Daneben bietet Bluewin TV auch einige Komfortfunktionen. So werden beim Zappen jeweils Informationen über das gerade laufende Programm eingeblendet. Man erfährt zum Beispiel, um welche Art von Sendung es sich handelt, wann sie begonnen hat und wann sie beendet sein wird. Es ist auch möglich, sich in einem Fenster durch das Programm zu zappen. Basis für diese Funktionen ist ein elektronischer Programmführer auf dem Bildschirm mit Übersichten und Zusatzinformationen zu allen Sendungen. Stark vermisst wurde von den Testteilnehmern, die nur von einer eingeschränkten Programmpalette profitieren konnten, einerseits die Regionalsender und andererseits der Teletext, der im Test noch nicht angeboten wurde. Zu verbessern ist auch die Bildqualität, die noch nicht mit dem Standard der Kabelnetze mithalten kann.
Im 2. Halbjahr 2005 will die Swisscom in allen 3 Sprachregionen gleichzeitig mit der definitiven Einführung beginnen. Dabei will man mindestens gleich viele Kanäle anbieten wie die Cablecom. Auch der monatliche Preis soll sich im gleichen Rahmen bewegen wie beim Hauptkonkurrenten. Dazu kommen die Installationskosten, die im Normalfall bei 150 Franken liegen sollen. Auf eine Set-Top-Box werden dann 2 Streams gehen, womit gleichzeitig ein Sender gesehen und einer aufgezeichnet werden kann. Auch eine parallele Internetnutzung bleibt möglich. Zusätzlich zum TV-Angebot stehen auch sämtliche Radios zur Verfügung. Dabei sollen analog zum Internet alle schweizerischen Privatradios überall empfangen werden können. Bei den regionalen und lokalen TV-Programmen wird man sich dagegen strikte an die definierten Verbreitungsgebiete halten.
Michael Zumsteg warf in seinem Referat auch einen Blick in die Zukunft. Es soll zum Beispiel eine zentrale Speichermöglichkeit für Fotos angeboten werden. Diese Bilder kann man sowohl als Print als auch per E-Mail verschicken. Empfänger sollen die Fotos sowohl auf dem TV-Bildschirm als auch auf dem Handy ansehen können. Dahinter steckt die Idee der Verknüpfung von Handy, PC und TV. Weiter sollen Komfortfunktionen wie die individuelle Auswahl der Kameraposition bei Sportübertragungen (analog zum Pay-TV) zur Verfügung stehen. Bluewin will sich auch als Partner für neue Kanäle anbieten, indem es die entsprechende Plattform zur Verfügung stellt, die von Anbietern genutzt werden kann.
Ueli Custer fasst zusammen: «Bluewin TV kann als technisch noch nicht ganz ausgereifte, aber zukunftsträchtige Technologie bezeichnet werden. Im Mittelpunkt des Interesses steht für die Verkäufer und Käufer von TV-Werbezeit natürlich die Möglichkeit, Werbung auf einfache Art und Weise zu überspringen. Und da gibt es doch einiges zu relativieren.»

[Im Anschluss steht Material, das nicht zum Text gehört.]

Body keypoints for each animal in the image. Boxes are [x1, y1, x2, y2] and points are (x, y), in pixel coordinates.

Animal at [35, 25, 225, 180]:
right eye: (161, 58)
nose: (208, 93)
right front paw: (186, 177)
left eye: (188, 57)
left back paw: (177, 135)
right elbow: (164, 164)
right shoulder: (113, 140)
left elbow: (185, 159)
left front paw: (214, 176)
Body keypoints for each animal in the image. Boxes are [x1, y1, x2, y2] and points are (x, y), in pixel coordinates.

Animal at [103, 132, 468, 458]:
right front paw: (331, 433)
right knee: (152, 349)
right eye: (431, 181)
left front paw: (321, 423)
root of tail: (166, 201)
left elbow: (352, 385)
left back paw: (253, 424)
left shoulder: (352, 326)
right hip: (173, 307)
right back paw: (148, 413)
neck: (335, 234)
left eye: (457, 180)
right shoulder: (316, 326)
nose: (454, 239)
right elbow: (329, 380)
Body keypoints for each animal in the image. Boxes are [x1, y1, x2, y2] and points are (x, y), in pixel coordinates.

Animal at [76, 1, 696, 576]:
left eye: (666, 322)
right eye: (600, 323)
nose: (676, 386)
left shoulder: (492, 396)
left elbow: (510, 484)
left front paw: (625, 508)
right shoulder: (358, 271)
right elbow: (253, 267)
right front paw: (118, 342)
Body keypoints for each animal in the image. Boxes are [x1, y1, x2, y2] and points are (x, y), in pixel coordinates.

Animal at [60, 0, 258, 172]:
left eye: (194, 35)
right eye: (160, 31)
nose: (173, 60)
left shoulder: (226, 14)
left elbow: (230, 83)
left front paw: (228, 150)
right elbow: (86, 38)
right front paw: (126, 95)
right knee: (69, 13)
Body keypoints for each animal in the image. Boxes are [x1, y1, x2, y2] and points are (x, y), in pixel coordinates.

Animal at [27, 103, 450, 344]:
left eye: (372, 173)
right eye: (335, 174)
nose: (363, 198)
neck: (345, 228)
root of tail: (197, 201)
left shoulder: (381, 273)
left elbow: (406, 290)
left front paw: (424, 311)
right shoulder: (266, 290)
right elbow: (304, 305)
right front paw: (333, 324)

Grundsätzlich steht das definitive Angebot überall zur Verfügung, wo ein ADSL-Anschluss vorhanden ist. Das waren gemäss KommTech-Studie 2004 Haushalte mit gut einem Viertel der Bevölkerung ab 15 Jahren. Weiter eingeschränkt wird das Potential durch den bisher nicht kommunizierten Umstand, dass nur Swisscom-Telefonkunden von diesem Angebot profitieren können. Dazu kommen die erwähnten Probleme bei der Hausinstallation. Dies alles spricht dafür, dass es Jahre gehen wird, bis die KommTech-Studie überhaupt einen messbaren Anteil an Personen ausweisen kann, die ihr TV-Signal via ADSL von Swisscom beziehen. Daran ändert auch die Tatsache nichts Entscheidendes, dass die Swisscom auf Grund ihres Monopols auf der letzten Meile die Grundinfrastruktur auch den anderen Telefonanbietern zur Verfügung stellen wird. Denn diese haben zum heutigen Zeitpunkt schlicht nicht die Mittel und wohl auch keine Lust, solche Investitionen zu verkraften.